Achondrogenesis type 1B, also known as the Parenti-Fraccaro type, is characterized by very short limbs, a narrow chest, and a noticeably large, rounded abdomen. The fingers and toes are short, and the feet may be turned inward and upward, resulting in clubfeet. These infants commonly present with a soft bulge near the belly button (umbilical hernia) or in the groin area (inguinal hernia).
Achondrogenesis type 2, sometimes called the Langer-Saldino type, is marked by short arms and legs, a narrow chest with short ribs, and underdeveloped lungs. It also involves impaired ossification in the spine and pelvis. Characteristic facial features include a prominent forehead, a small chin, and, in some cases, a cleft palate. Affected infants often have an enlarged abdomen and may develop hydrops fetalis, a condition where excess fluid accumulates in the body before birth.
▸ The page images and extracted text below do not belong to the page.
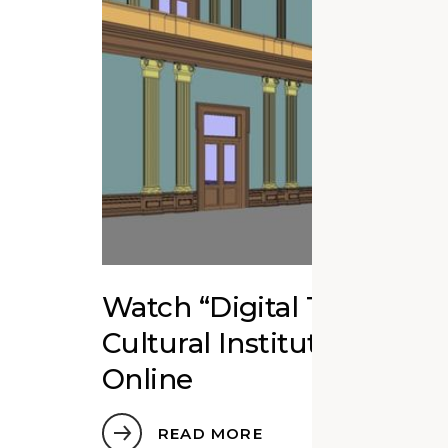
Watch “Digital Twins fo
Cultural Institutions” Ed
Online
READ MORE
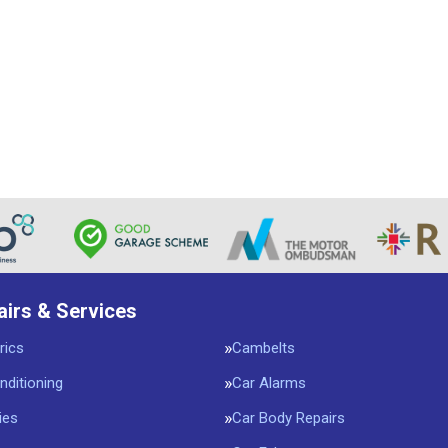
airs & Services
rics
Cambelts
nditioning
Car Alarms
ies
Car Body Repairs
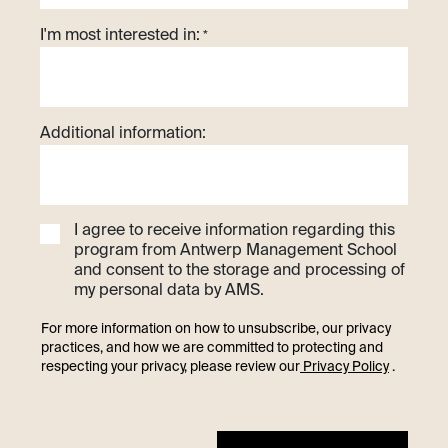
I'm most interested in:
*
Additional information:
I agree to receive information regarding this
program from Antwerp Management School
and consent to the storage and processing of
my personal data by AMS.
For more information on how to unsubscribe, our privacy
practices, and how we are committed to protecting and
respecting your privacy, please review our
Privacy Policy
.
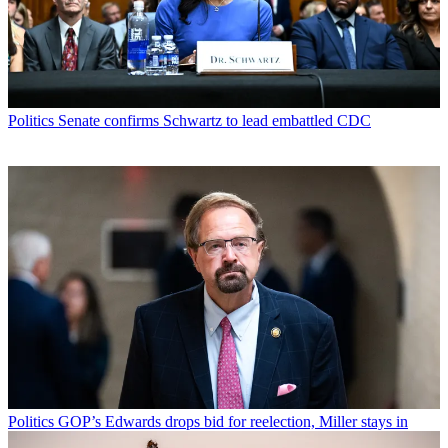
Politics
Senate confirms Schwartz to lead embattled CDC
Politics
GOP’s Edwards drops bid for reelection, Miller stays in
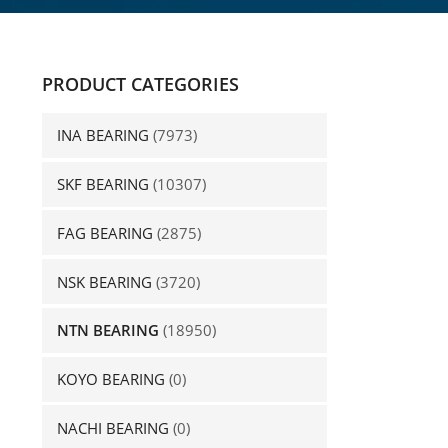
PRODUCT CATEGORIES
INA BEARING
(7973)
SKF BEARING
(10307)
FAG BEARING
(2875)
NSK BEARING
(3720)
NTN BEARING
(18950)
KOYO BEARING
(0)
NACHI BEARING
(0)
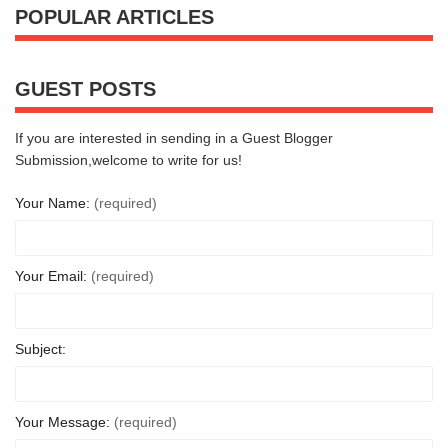
POPULAR ARTICLES
GUEST POSTS
If you are interested in sending in a Guest Blogger
Submission,welcome to write for us!
Your Name:
(required)
Your Email:
(required)
Subject:
Your Message:
(required)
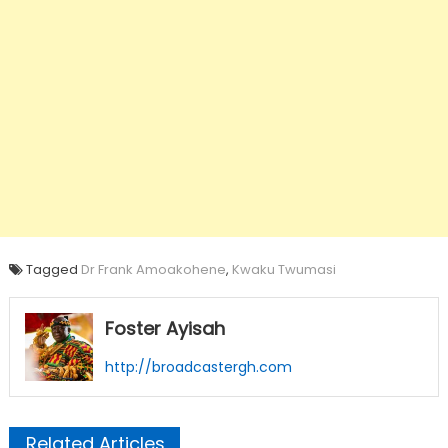
Tagged
Dr Frank Amoakohene
,
Kwaku Twumasi
Foster Ayisah
http://broadcastergh.com
Related Articles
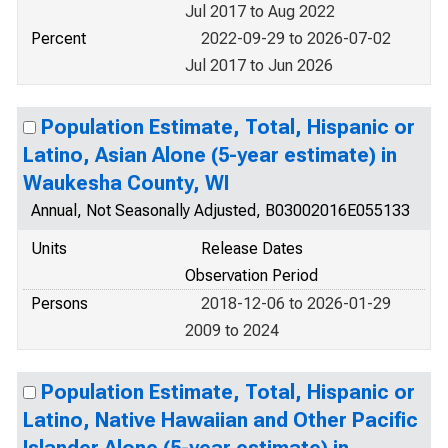
Jul 2017 to Aug 2022
Percent
2022-09-29 to 2026-07-02
Jul 2017 to Jun 2026
Population Estimate, Total, Hispanic or
Latino, Asian Alone (5-year estimate) in
Waukesha County, WI
Annual, Not Seasonally Adjusted, B03002016E055133
Units
Release Dates
Observation Period
Persons
2018-12-06 to 2026-01-29
2009 to 2024
Population Estimate, Total, Hispanic or
Latino, Native Hawaiian and Other Pacific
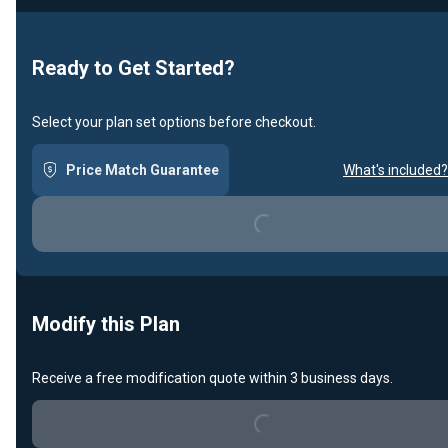
Ready to Get Started?
Select your plan set options before checkout.
Price Match Guarantee
What's included?
Loading...
Modify this Plan
Receive a free modification quote within 3 business days.
Loading...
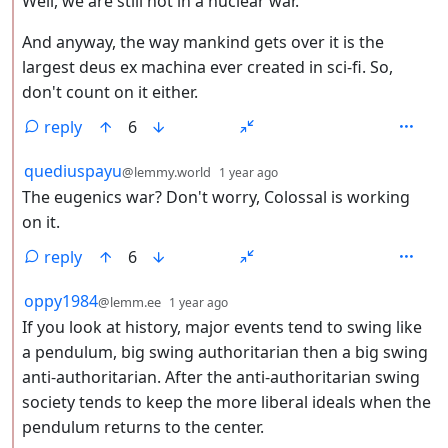
Well, we are still not in a nuclear war.
And anyway, the way mankind gets over it is the
largest deus ex machina ever created in sci-fi. So,
don't count on it either.
reply
6
by
depth: 2
quediuspayu
@lemmy.world
1 year ago
The eugenics war? Don't worry, Colossal is working
on it.
reply
6
by
depth: 2
oppy1984
@lemm.ee
1 year ago
If you look at history, major events tend to swing like
a pendulum, big swing authoritarian then a big swing
anti-authoritarian. After the anti-authoritarian swing
society tends to keep the more liberal ideals when the
pendulum returns to the center.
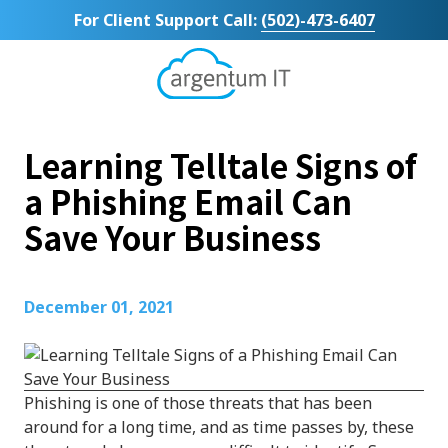
Skip
Skip
For Client Support Call:
(502)-473-6407
to
to
main
footer
content
Argentum
IT
11492
Learning Telltale Signs of
Bluegrass
Parkway
a Phishing Email Can
Suite
Save Your Business
104
Louisville,
KY
40299
December 01, 2021
Varied
Phishing is one of those threats that has been
around for a long time, and as time passes by, these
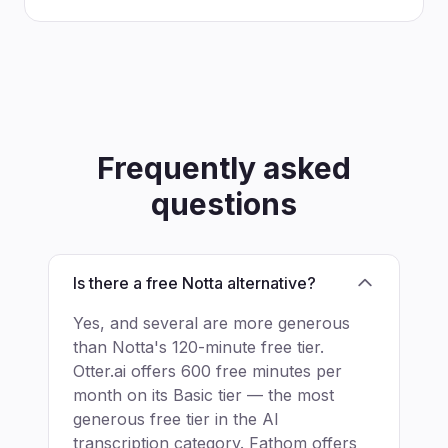
Frequently asked
questions
Is there a free Notta alternative?
Yes, and several are more generous
than Notta's 120-minute free tier.
Otter.ai offers 600 free minutes per
month on its Basic tier — the most
generous free tier in the AI
transcription category. Fathom offers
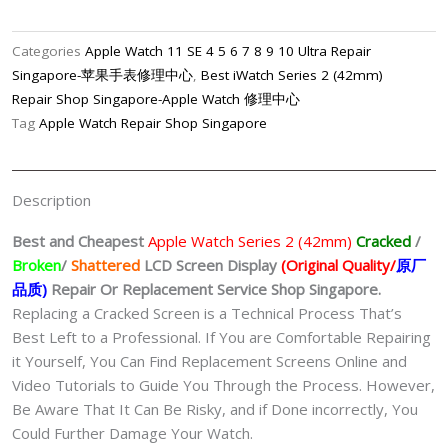
2
(42mm)
Categories
Apple Watch 11 SE 4 5 6 7 8 9 10 Ultra Repair
LCD
Singapore-苹果手表修理中心
,
Best iWatch Series 2 (42mm)
Display
Repair Shop Singapore-Apple Watch 修理中心
(Original
Tag
Apple Watch Repair Shop Singapore
Quality/
原
厂
Description
品
质)
Best and Cheapest
Apple Watch Series 2 (42mm)
Cracked
/
Replacement
Broken
/
Shattered
LCD Screen Display
(Original Quality/
原厂
Shop
品质
)
Repair Or Replacement Service Shop Singapore.
Singapore
Replacing a Cracked Screen is a Technical Process That’s
quantity
Best Left to a Professional. If You are Comfortable Repairing
it Yourself, You Can Find Replacement Screens Online and
Video Tutorials to Guide You Through the Process. However,
Be Aware That It Can Be Risky, and if Done incorrectly, You
Could Further Damage Your Watch.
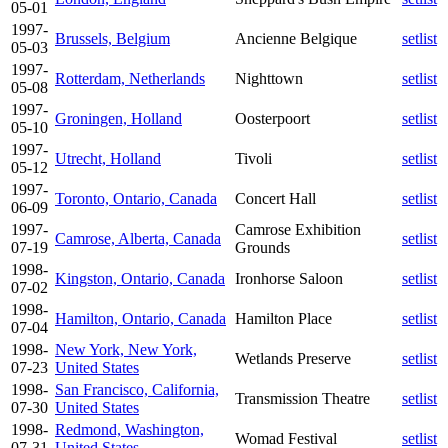
05-01
1997-
Brussels, Belgium
Ancienne Belgique
setlist
05-03
1997-
Rotterdam, Netherlands
Nighttown
setlist
05-08
1997-
Groningen, Holland
Oosterpoort
setlist
05-10
1997-
Utrecht, Holland
Tivoli
setlist
05-12
1997-
Toronto, Ontario, Canada
Concert Hall
setlist
06-09
1997-
Camrose Exhibition
Camrose, Alberta, Canada
setlist
07-19
Grounds
1998-
Kingston, Ontario, Canada
Ironhorse Saloon
setlist
07-02
1998-
Hamilton, Ontario, Canada
Hamilton Place
setlist
07-04
1998-
New York, New York,
Wetlands Preserve
setlist
07-23
United States
1998-
San Francisco, California,
Transmission Theatre
setlist
07-30
United States
1998-
Redmond, Washington,
Womad Festival
setlist
07-31
United States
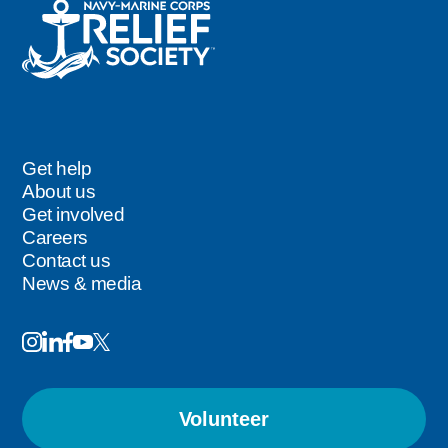
Get help
Footer
About us
Get involved
Careers
Contact us
News & media
Image
Image
Image
Follow
Image
Image
Us
Volunteer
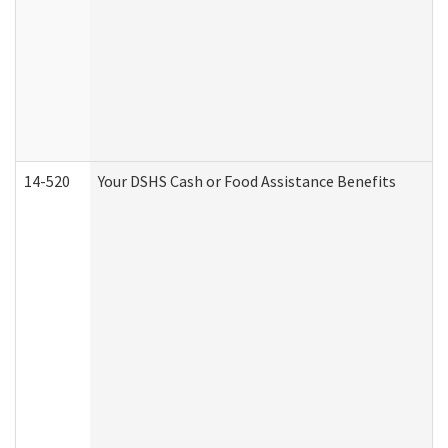
14-520
Your DSHS Cash or Food Assistance Benefits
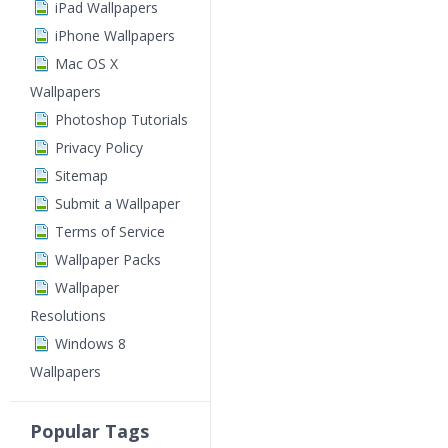
iPad Wallpapers
iPhone Wallpapers
Mac OS X
Wallpapers
Photoshop Tutorials
Privacy Policy
Sitemap
Submit a Wallpaper
Terms of Service
Wallpaper Packs
Wallpaper
Resolutions
Windows 8
Wallpapers
Popular Tags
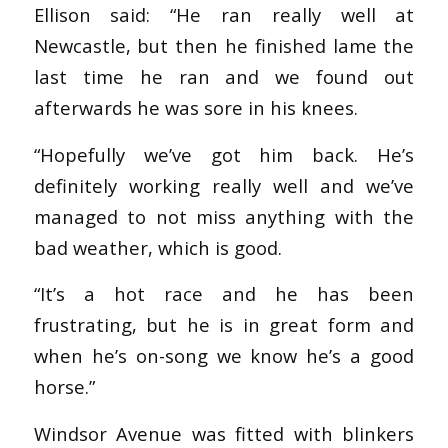
Ellison said: “He ran really well at
Newcastle, but then he finished lame the
last time he ran and we found out
afterwards he was sore in his knees.
“Hopefully we’ve got him back. He’s
definitely working really well and we’ve
managed to not miss anything with the
bad weather, which is good.
“It’s a hot race and he has been
frustrating, but he is in great form and
when he’s on-song we know he’s a good
horse.”
Windsor Avenue was fitted with blinkers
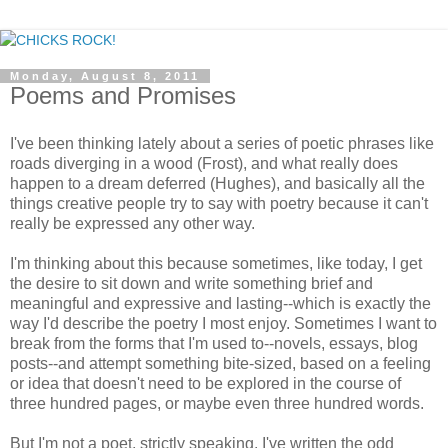
Monday, August 8, 2011
Poems and Promises
I've been thinking lately about a series of poetic phrases like
roads diverging in a wood (Frost), and what really does
happen to a dream deferred (Hughes), and basically all the
things creative people try to say with poetry because it can't
really be expressed any other way.
I'm thinking about this because sometimes, like today, I get
the desire to sit down and write something brief and
meaningful and expressive and lasting--which is exactly the
way I'd describe the poetry I most enjoy. Sometimes I want to
break from the forms that I'm used to--novels, essays, blog
posts--and attempt something bite-sized, based on a feeling
or idea that doesn't need to be explored in the course of
three hundred pages, or maybe even three hundred words.
But I'm not a poet, strictly speaking. I've written the odd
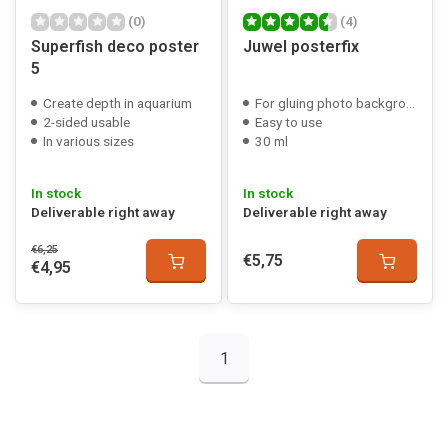
(0)
(4)
Superfish deco poster
Juwel posterfix
5
Create depth in aquarium
For gluing photo backgrounds
2-sided usable
Easy to use
In various sizes
30 ml
In stock
In stock
Deliverable right away
Deliverable right away
€6,25
€5,75
€4,95
1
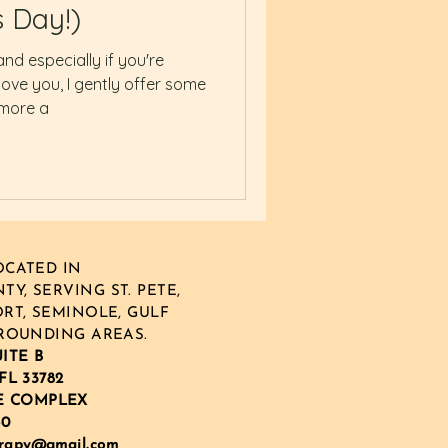
s Day!)
and especially if you're
ove you, I gently offer some
 more a
CATED IN
Y, SERVING ST. PETE,
RT, SEMINOLE, GULF
ROUNDING AREAS.
UITE B
FL 33782
E COMPLEX
60
erapy@gmail.com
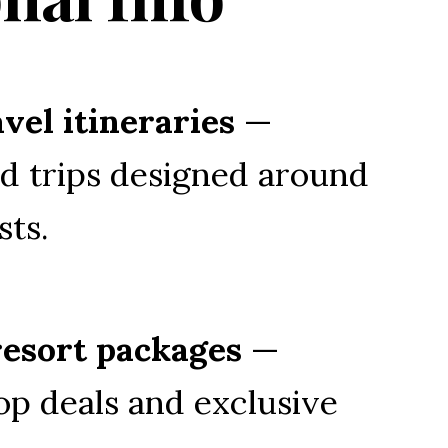
vel itineraries
 — 
d trips designed around 
sts.
resort packages
 — 
op deals and exclusive 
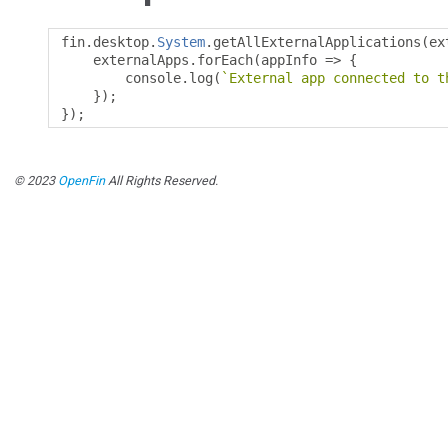
fin
.
desktop
.
System
.
getAllExternalApplications
(
ex
    externalApps
.
forEach
(
appInfo 
=>
{
        console
.
log
(
`External app connected to t
});
});
© 2023
OpenFin
All Rights Reserved.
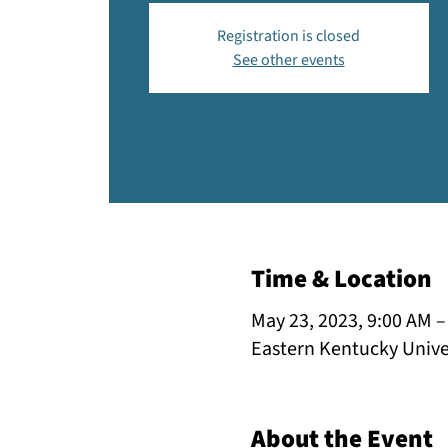
Registration is closed
See other events
Time & Location
May 23, 2023, 9:00 AM –
Eastern Kentucky Univer
About the Event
Achondrogenesis types 1A and 1B are inherited in an autosomal recessive manner. This means that both copies of either the TRIP11 or SLC26A2 gene in each cell must carry mutations for the condition to manifest. Typically, the parents of a child with an autosomal recessive disorder each carry one copy of the mutated gene but do not exhibit any symptoms of the disorder themselves. In contrast, achondrogenesis type 2 is considered an autosomal dominant disorder because only one copy of the altered COL2A1 gene in each cell is enough to cause the condition. It almost always arises from new, spontaneous mutations in the COL2A1 gene and usually occurs in individuals with no prior family history of the disorder.